Return unchanged the lines between the one holding "genus: Leucopogon" and the one holding "scientific name: Otospermophilus beecheyi", inclusive.

_Source data_.
____________________

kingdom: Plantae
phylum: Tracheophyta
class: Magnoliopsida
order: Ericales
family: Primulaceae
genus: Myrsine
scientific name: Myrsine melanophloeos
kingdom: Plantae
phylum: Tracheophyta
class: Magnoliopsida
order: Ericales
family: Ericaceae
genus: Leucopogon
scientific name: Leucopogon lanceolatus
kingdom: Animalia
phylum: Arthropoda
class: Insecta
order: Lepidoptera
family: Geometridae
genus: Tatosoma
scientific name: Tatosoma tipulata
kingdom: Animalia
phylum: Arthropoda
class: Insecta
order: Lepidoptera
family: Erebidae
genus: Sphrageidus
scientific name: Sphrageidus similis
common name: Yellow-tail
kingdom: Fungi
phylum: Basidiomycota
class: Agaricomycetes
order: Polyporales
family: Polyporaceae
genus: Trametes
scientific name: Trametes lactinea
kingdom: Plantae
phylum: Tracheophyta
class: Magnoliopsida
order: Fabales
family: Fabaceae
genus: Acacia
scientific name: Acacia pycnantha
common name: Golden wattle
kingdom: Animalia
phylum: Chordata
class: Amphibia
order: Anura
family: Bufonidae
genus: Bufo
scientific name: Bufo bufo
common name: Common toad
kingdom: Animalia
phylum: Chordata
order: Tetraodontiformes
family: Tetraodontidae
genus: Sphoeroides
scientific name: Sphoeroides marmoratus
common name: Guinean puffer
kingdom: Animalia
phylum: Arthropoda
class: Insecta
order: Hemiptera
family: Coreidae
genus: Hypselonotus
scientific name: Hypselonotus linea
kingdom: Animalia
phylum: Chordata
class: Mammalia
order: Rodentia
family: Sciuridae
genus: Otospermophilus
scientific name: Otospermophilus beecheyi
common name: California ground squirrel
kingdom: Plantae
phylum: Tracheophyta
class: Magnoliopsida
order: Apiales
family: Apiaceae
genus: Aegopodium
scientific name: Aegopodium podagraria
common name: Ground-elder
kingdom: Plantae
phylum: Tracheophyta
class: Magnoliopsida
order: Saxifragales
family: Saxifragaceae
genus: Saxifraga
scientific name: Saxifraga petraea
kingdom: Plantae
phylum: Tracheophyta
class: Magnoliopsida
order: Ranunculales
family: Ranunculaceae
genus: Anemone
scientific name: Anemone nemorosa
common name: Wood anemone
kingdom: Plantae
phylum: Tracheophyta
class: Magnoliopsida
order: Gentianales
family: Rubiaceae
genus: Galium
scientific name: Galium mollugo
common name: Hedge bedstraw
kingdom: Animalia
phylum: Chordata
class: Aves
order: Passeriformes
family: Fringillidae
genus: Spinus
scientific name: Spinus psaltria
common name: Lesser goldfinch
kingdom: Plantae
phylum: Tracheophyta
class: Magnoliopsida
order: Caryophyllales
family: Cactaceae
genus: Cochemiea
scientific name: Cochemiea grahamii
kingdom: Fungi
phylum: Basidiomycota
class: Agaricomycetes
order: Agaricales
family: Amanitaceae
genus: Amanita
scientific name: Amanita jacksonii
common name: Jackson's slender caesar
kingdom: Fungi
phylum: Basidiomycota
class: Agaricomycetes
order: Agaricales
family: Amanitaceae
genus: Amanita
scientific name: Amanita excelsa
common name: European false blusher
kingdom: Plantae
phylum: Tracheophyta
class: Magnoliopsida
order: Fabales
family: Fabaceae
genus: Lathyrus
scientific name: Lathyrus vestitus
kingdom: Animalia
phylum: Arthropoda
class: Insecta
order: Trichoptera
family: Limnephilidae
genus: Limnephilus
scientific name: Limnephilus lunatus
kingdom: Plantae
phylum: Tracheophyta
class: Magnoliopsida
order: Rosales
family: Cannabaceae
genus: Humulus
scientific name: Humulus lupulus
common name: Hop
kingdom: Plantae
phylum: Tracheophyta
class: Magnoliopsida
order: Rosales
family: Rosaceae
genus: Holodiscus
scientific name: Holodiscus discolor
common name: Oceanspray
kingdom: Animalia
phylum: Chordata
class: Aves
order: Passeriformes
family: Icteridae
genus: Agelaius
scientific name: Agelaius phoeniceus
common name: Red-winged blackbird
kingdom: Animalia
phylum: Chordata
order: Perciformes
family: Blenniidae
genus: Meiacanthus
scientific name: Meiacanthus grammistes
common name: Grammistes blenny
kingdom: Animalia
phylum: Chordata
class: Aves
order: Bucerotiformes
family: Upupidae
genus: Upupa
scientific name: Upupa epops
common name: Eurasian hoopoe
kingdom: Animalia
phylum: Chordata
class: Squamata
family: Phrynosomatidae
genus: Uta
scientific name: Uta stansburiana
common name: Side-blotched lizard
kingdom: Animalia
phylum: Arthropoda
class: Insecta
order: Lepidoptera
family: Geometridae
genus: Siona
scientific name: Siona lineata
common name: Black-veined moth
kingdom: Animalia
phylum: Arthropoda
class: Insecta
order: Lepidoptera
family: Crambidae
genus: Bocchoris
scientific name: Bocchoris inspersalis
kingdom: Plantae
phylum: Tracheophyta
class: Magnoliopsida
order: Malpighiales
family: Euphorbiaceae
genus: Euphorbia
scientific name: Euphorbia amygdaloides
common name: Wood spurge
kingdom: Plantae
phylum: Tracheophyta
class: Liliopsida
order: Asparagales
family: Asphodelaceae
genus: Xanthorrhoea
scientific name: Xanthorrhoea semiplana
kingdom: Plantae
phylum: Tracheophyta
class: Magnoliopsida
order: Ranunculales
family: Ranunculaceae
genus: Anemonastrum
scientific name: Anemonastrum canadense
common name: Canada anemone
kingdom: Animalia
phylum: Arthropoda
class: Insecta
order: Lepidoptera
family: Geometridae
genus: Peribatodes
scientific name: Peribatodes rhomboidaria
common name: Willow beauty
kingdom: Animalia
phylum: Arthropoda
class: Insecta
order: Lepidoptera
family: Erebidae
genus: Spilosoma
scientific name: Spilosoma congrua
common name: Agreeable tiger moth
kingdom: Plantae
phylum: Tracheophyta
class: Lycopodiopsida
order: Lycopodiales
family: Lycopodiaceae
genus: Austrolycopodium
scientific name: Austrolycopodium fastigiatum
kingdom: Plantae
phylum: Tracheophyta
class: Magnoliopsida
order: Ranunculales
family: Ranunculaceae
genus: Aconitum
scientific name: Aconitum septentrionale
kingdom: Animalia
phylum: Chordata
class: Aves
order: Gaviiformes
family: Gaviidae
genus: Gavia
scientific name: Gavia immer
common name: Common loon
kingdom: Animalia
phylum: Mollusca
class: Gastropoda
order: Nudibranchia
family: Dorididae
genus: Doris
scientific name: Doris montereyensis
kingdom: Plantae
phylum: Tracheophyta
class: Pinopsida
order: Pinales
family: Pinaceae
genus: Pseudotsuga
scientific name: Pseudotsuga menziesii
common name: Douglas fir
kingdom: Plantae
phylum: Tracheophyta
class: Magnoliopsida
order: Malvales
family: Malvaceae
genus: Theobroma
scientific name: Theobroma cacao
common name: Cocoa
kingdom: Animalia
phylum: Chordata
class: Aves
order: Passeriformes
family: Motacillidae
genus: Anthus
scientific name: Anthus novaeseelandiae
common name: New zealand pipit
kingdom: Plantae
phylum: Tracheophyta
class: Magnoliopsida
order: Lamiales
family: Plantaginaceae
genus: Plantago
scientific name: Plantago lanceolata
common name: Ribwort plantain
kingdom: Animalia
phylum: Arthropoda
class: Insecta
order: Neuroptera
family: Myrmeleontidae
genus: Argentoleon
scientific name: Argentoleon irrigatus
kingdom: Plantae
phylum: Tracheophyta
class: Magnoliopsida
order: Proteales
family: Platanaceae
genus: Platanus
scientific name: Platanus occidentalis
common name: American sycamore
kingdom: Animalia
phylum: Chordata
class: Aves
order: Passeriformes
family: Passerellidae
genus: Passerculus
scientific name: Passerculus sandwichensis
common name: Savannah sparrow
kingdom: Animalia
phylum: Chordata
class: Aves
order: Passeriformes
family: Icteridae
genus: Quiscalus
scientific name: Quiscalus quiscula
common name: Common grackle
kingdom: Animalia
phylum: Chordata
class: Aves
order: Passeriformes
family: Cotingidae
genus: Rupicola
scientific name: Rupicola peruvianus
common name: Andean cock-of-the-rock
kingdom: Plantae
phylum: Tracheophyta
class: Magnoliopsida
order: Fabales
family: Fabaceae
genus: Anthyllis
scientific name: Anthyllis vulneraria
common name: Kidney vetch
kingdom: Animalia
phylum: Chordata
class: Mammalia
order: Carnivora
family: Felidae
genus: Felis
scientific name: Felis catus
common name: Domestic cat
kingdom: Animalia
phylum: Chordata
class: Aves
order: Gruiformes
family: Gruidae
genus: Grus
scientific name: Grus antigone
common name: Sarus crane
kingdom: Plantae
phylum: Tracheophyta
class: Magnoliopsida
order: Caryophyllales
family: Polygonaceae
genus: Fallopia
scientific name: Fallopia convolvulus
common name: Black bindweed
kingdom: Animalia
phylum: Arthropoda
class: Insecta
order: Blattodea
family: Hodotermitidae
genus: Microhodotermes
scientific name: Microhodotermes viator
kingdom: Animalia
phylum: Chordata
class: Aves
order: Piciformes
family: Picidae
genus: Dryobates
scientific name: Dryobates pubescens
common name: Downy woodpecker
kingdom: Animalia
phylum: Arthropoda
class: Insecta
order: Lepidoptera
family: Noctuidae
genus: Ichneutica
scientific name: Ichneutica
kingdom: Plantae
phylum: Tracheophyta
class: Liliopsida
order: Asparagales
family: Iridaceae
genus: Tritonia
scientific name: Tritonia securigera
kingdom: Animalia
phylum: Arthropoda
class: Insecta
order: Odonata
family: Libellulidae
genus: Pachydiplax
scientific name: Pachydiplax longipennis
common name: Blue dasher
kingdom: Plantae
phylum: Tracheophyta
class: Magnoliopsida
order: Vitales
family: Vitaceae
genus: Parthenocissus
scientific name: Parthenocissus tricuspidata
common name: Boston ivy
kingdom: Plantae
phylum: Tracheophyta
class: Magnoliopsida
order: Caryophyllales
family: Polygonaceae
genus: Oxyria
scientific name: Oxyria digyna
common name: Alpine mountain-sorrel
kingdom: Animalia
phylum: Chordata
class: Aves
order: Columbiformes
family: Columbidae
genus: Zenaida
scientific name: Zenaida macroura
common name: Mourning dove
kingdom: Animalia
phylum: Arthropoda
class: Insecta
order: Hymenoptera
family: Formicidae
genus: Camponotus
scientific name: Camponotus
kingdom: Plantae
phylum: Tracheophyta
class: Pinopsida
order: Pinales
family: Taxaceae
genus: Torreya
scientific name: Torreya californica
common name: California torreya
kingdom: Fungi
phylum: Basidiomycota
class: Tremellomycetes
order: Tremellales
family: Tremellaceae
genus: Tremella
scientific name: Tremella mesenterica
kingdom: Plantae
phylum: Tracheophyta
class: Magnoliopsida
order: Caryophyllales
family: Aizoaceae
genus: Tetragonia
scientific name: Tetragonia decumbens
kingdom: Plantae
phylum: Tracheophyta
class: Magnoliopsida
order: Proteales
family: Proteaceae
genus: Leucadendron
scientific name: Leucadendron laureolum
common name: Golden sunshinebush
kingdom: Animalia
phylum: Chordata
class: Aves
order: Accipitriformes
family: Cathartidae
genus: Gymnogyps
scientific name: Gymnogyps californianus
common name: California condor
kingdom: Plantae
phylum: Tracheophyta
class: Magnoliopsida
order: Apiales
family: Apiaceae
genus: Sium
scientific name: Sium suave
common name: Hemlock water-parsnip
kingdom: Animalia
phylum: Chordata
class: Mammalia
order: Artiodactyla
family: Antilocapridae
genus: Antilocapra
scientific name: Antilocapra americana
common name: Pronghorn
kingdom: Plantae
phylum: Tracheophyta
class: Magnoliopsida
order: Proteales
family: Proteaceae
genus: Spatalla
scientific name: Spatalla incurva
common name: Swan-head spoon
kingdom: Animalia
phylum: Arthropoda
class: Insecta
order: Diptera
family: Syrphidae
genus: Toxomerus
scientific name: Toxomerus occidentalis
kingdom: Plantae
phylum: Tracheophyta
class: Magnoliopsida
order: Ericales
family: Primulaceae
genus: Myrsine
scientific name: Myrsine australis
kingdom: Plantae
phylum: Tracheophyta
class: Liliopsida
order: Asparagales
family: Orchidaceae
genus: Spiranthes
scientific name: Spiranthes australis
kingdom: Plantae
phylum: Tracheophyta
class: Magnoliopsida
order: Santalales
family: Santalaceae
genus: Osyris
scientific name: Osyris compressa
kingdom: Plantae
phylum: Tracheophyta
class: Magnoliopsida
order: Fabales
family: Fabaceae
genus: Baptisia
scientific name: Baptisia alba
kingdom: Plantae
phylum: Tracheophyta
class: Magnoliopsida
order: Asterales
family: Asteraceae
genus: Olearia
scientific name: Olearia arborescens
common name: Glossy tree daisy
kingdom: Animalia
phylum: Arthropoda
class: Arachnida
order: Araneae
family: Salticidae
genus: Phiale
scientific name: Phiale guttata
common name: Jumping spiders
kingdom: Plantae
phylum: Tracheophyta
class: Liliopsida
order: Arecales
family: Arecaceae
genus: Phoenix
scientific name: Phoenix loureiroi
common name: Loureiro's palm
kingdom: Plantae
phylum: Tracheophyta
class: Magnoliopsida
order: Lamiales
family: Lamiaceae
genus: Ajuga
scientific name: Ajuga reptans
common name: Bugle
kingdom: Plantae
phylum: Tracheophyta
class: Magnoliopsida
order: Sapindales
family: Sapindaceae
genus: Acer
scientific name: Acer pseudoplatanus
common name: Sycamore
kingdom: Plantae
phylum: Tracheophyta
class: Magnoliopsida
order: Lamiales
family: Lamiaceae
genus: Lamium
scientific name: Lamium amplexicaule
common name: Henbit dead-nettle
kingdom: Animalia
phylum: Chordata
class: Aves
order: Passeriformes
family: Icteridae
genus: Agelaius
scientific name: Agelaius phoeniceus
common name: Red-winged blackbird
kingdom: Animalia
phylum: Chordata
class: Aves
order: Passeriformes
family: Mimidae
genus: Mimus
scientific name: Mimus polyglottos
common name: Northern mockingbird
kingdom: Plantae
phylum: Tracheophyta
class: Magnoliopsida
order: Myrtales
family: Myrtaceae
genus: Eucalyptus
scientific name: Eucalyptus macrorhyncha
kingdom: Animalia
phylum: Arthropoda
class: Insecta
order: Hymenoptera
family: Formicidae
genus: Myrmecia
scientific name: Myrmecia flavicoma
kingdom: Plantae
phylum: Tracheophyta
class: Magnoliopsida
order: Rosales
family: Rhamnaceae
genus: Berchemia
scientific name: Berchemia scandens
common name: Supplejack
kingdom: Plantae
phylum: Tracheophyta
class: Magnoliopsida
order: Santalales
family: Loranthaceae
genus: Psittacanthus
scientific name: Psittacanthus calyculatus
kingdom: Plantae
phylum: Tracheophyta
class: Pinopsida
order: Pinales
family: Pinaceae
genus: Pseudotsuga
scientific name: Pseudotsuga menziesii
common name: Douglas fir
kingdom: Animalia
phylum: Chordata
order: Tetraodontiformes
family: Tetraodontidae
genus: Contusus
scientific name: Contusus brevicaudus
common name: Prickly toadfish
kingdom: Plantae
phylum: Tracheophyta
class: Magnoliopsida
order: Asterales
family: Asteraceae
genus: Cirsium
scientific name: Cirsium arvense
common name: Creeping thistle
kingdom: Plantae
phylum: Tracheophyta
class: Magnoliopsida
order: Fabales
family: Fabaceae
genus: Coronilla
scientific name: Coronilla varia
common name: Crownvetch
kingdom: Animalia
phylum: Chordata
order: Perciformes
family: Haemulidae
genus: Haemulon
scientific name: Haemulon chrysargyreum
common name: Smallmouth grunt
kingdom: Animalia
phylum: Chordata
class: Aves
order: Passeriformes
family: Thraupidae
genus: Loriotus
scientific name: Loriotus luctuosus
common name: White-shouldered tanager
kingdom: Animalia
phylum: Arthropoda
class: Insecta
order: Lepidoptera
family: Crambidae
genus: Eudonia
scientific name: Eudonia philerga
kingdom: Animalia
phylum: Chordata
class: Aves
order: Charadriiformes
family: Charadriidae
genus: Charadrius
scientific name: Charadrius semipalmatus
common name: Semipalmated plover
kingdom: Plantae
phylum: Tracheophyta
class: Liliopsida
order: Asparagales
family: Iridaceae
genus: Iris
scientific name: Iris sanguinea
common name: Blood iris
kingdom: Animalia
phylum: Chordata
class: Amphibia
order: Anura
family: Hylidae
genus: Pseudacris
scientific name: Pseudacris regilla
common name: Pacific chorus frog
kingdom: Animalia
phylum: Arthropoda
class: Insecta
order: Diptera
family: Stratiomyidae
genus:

____________________

_Task output_.
genus: Leucopogon
scientific name: Leucopogon lanceolatus
kingdom: Animalia
phylum: Arthropoda
class: Insecta
order: Lepidoptera
family: Geometridae
genus: Tatosoma
scientific name: Tatosoma tipulata
kingdom: Animalia
phylum: Arthropoda
class: Insecta
order: Lepidoptera
family: Erebidae
genus: Sphrageidus
scientific name: Sphrageidus similis
common name: Yellow-tail
kingdom: Fungi
phylum: Basidiomycota
class: Agaricomycetes
order: Polyporales
family: Polyporaceae
genus: Trametes
scientific name: Trametes lactinea
kingdom: Plantae
phylum: Tracheophyta
class: Magnoliopsida
order: Fabales
family: Fabaceae
genus: Acacia
scientific name: Acacia pycnantha
common name: Golden wattle
kingdom: Animalia
phylum: Chordata
class: Amphibia
order: Anura
family: Bufonidae
genus: Bufo
scientific name: Bufo bufo
common name: Common toad
kingdom: Animalia
phylum: Chordata
order: Tetraodontiformes
family: Tetraodontidae
genus: Sphoeroides
scientific name: Sphoeroides marmoratus
common name: Guinean puffer
kingdom: Animalia
phylum: Arthropoda
class: Insecta
order: Hemiptera
family: Coreidae
genus: Hypselonotus
scientific name: Hypselonotus linea
kingdom: Animalia
phylum: Chordata
class: Mammalia
order: Rodentia
family: Sciuridae
genus: Otospermophilus
scientific name: Otospermophilus beecheyi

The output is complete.